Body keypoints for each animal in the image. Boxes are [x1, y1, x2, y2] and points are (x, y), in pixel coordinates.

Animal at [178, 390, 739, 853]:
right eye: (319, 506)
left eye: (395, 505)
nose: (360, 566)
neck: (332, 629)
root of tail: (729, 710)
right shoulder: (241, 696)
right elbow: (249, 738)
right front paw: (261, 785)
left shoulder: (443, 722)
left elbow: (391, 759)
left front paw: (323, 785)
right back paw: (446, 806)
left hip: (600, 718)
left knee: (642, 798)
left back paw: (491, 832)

| Activity |
Return exactly the leading lines of the listing, stopping after the line in which "right shoulder: (241, 696)" occurs.

| Result |
Body keypoints for each animal in the image. Boxes are [x1, y1, x2, y2] and points are (x, y), in pixel coordinates.

Animal at [178, 390, 739, 853]:
right eye: (319, 506)
left eye: (395, 505)
nose: (360, 566)
neck: (332, 629)
root of tail: (729, 710)
right shoulder: (241, 696)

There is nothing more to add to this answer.